I might have set the tone with that grower, when I told him that I wanted a lot of pickling cukes, but I didn't want to pay grocery-store prices for them. So anyway, after wasting a couple of weeks looking for local produce at reasonable prices, I finally gave in and made the trek to a well known "international market" in DeKalb county, and there I found what I was looking for: box quantities of pickling cukes at bulk prices. Forty. pound. boxes. Do you even know what a forty pound box of cucumbers looks like? Oh, and these cucumbers? They came from Tennessee... close enough to local for me!

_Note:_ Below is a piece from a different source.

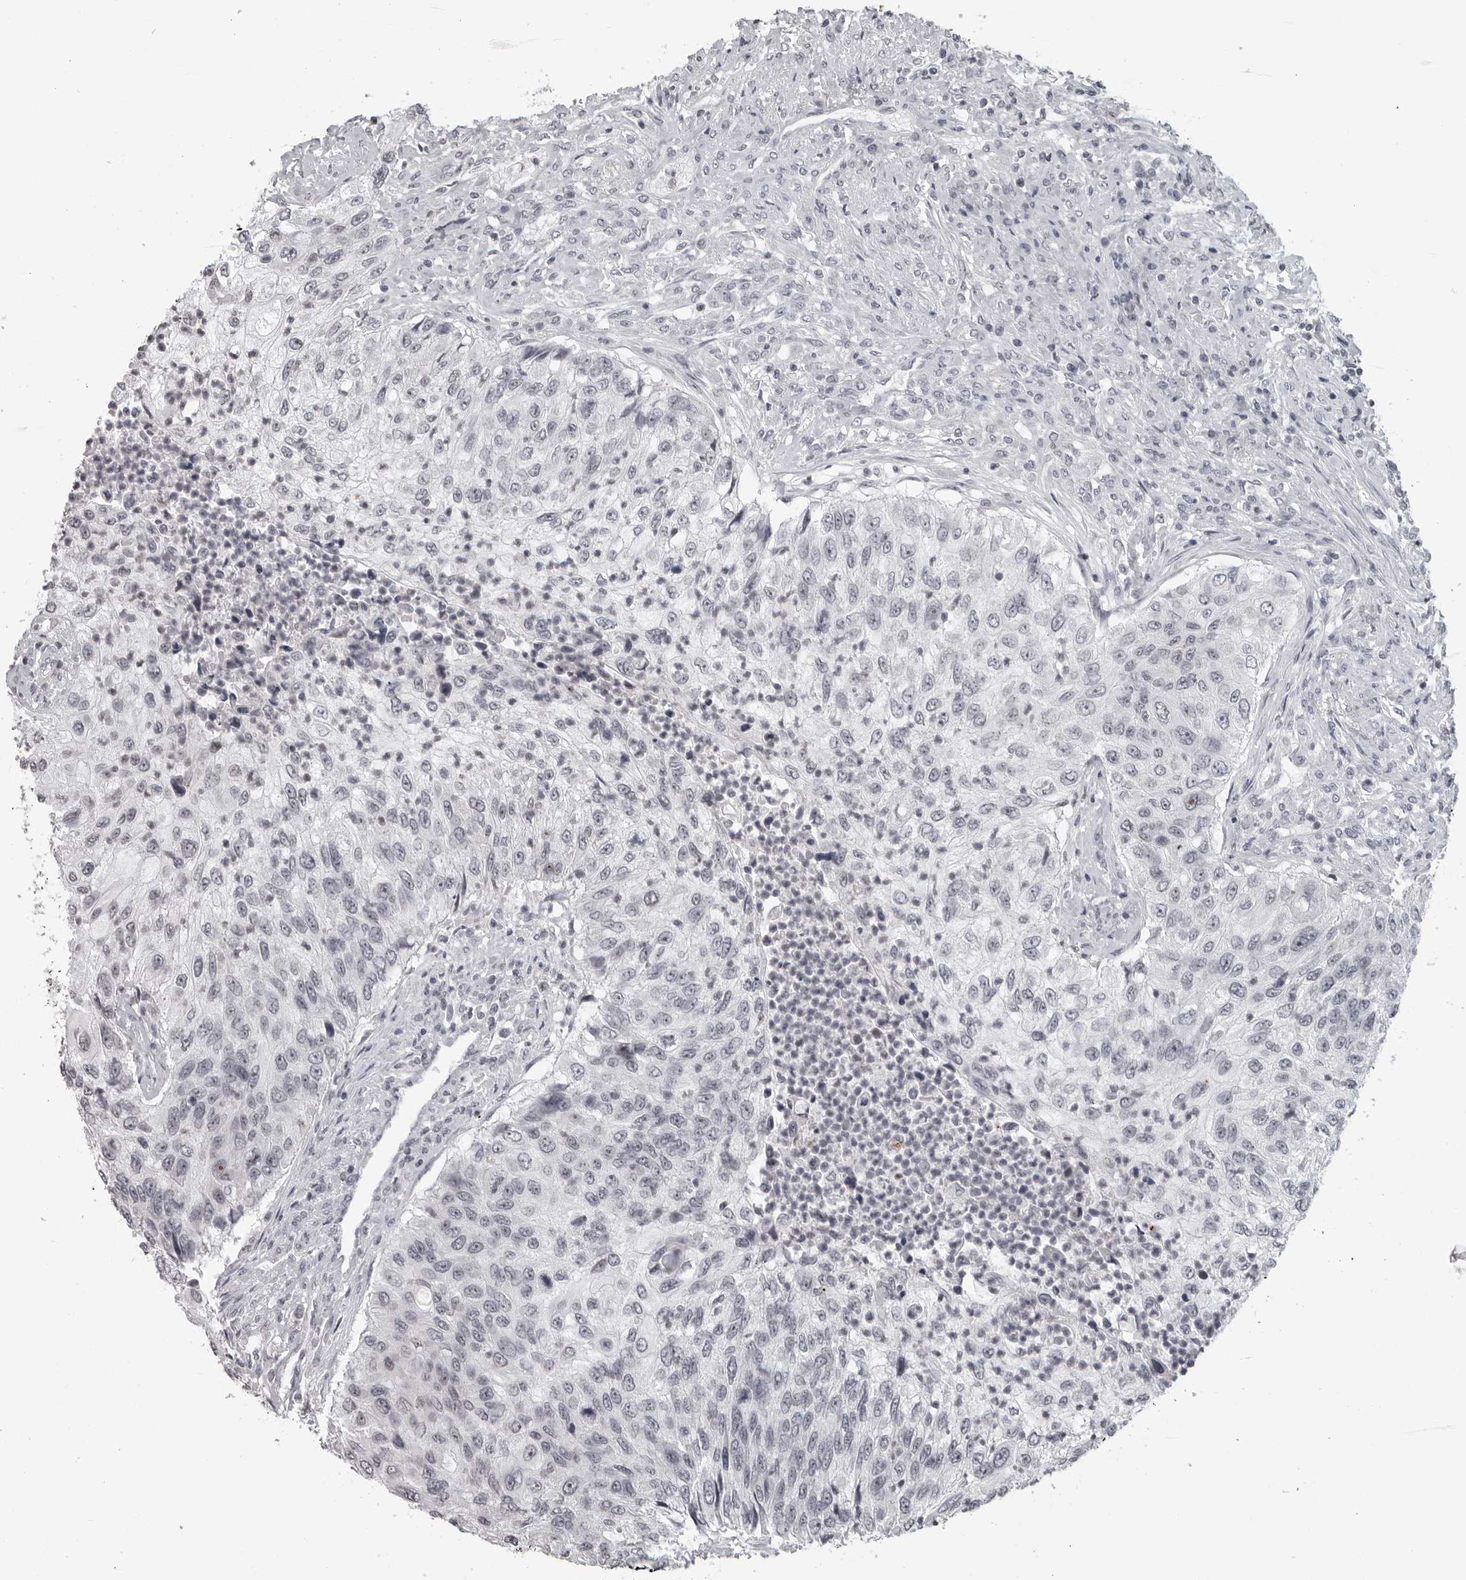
{"staining": {"intensity": "negative", "quantity": "none", "location": "none"}, "tissue": "urothelial cancer", "cell_type": "Tumor cells", "image_type": "cancer", "snomed": [{"axis": "morphology", "description": "Urothelial carcinoma, High grade"}, {"axis": "topography", "description": "Urinary bladder"}], "caption": "Urothelial cancer stained for a protein using immunohistochemistry shows no positivity tumor cells.", "gene": "DDX54", "patient": {"sex": "female", "age": 60}}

So I looked at the box, and said "Yeah, let's do it," optimistically thinking that I might get some of my offspring interested in a joint processing effort. Hope springs eternal, even in the face of overwhelming adversity, but regardless...
Anyway, to assist me in disposing of the excess cucumbers, my Honey decided that she would make some (non-fermented) kosher style dills using a recipé she had had a great deal of success with a number of years ago, so she took about 10 lb of the produce off my hands; and some of said offspring (never inclined to turn down free food) offered to take a few pounds as well, so I was left with only about 20 lb to turn into fermented pickles.
There must have been a tad more than 40 lb of cukes in that box though, because we probably used two or three pounds as salad cukes; and you know what? They tasted better than the ones sold for that purpose in the grocery!